> _Exercise 1_
Decide whether each statement agrees with the text on dredging below, answering yes or no and quoting the deciding words of that text: (a) Dredging is described as the mechanized uplift of silt and sediments. (b) The Dredge Research Collaborative regards dredging purely as an engineering practice. (c) The team's examination covers landscapes of silt and sediment on the four coasts of the continental United States.
> _Exercise 2_
Extend the text on dredging below, picking up after its final sentence.

> _Selected text_
This exhibition by Dredge Research Collaborative features a sample of a body of work created to illuminate the profound implications of dredge for the design, planning, and management of Great Lakes landscapes. Dredging is the mechanized uplift of silt and sediments. Through a variety of industrial devices and coalitions of actors, muddy material is extracted and transported to new locations. It is used to clear waterways, dig channels, clean polluted riverbeds, and change the course of rivers. Dredging is a key component of a much wider cycle of human practices that accelerate, decelerate, transport, and materially alter sediments.
Though often treated as an engineering practice, the Dredge Research Collaborative believes that dredging and the dredge cycle are fundamental to place-making and the practice of design, tied into networks of obstruction and flow whose scales can be measured in both feet and continents. The team places this system in the wider context of its examination of the landscapes of silt and sediment on the four coasts of the continental United States. These sites align with other DredgeFest events, past and future.

> _Data supplied_
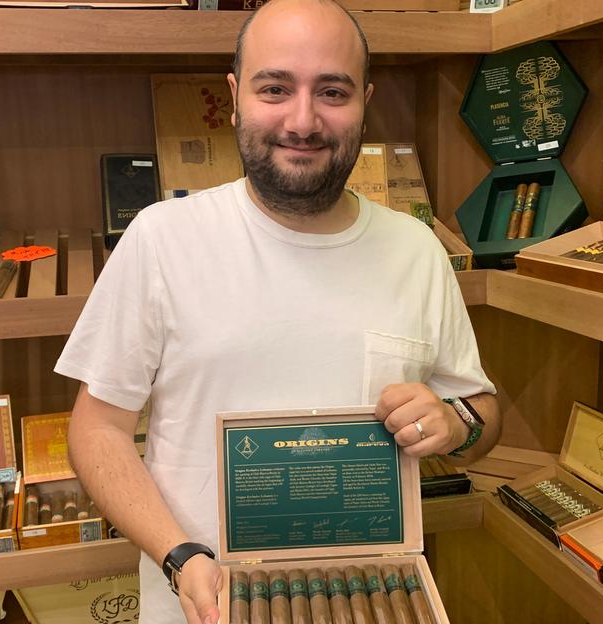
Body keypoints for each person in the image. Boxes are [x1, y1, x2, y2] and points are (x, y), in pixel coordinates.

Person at [54, 1, 500, 622]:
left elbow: (481, 412)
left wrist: (455, 426)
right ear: (235, 96)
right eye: (275, 88)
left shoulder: (416, 250)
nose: (303, 119)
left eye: (333, 91)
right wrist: (178, 554)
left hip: (373, 603)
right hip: (203, 606)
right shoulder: (162, 239)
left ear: (365, 100)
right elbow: (96, 430)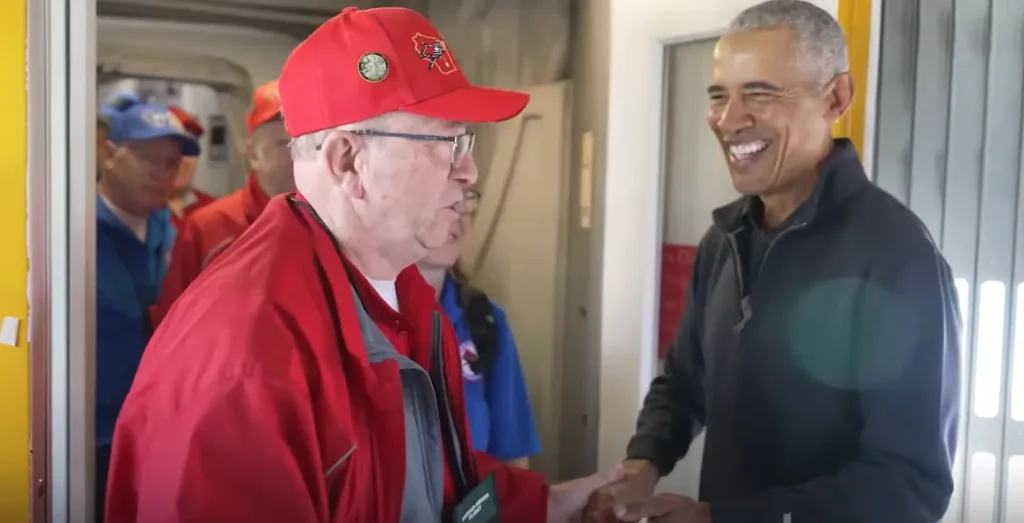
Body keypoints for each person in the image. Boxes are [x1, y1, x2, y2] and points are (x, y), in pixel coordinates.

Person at [105, 7, 615, 523]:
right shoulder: (243, 359)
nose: (469, 170)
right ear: (349, 162)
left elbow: (417, 472)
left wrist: (555, 504)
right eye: (447, 142)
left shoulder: (398, 294)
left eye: (468, 141)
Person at [587, 1, 961, 522]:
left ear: (836, 97)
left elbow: (907, 488)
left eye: (759, 94)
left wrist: (718, 518)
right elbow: (684, 381)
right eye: (719, 95)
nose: (728, 120)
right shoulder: (724, 238)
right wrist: (639, 468)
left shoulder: (897, 257)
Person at [95, 96, 199, 521]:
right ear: (108, 154)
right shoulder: (67, 229)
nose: (163, 173)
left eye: (171, 164)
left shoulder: (171, 226)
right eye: (148, 159)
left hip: (161, 427)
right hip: (93, 432)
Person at [149, 79, 293, 327]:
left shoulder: (333, 222)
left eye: (308, 144)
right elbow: (171, 323)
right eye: (283, 144)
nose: (297, 155)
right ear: (252, 154)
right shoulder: (209, 227)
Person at [417, 187, 541, 468]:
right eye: (443, 199)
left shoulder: (484, 321)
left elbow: (513, 458)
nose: (458, 217)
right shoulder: (361, 318)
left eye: (466, 199)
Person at [166, 105, 215, 228]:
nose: (183, 160)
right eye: (175, 149)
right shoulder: (133, 213)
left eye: (189, 150)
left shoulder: (213, 210)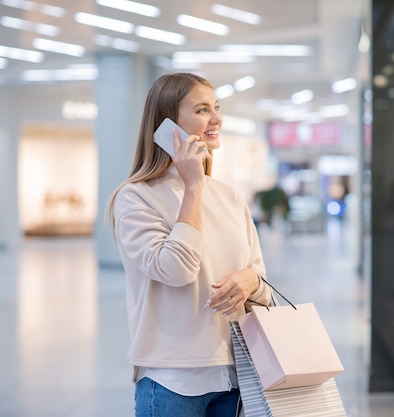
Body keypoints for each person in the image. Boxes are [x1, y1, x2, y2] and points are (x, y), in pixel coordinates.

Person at [107, 72, 272, 417]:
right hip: (171, 382)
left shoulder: (230, 198)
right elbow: (176, 270)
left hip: (233, 378)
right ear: (168, 125)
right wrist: (194, 186)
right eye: (201, 110)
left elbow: (262, 285)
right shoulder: (135, 198)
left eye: (216, 108)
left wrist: (250, 281)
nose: (216, 119)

> _Final answer 1_
(a) Yes: "Dredging is the mechanized uplift of silt and sediments."
(b) No: "Though often treated as an engineering practice, the Dredge Research Collaborative believes that dredging and the dredge cycle are fundamental to place-making and the practice of design"
(c) Yes: "its examination of the landscapes of silt and sediment on the four coasts of the continental United States"

> _Final answer 2_
The Dredge Research Collaborative is a team of landscape architects, designers, and writers investigating human sediment handling practices through publications, the DredgeFest event series, and various other projects. The team is joined by a wider, looser network of partners and collaborators. Find out more at www.dredgeresearchcollaborative.org.
Brett Milligan, a core member of the Dredge Research Collaborative and assistant professor of landscape architecture at UC-Davis, will deliver a Public Lecture Series talk at 6:30p November 9. Earlier that day, he will lead an informal conversation about the exhibition, which will begin at 1:30p in the hallway of Givens.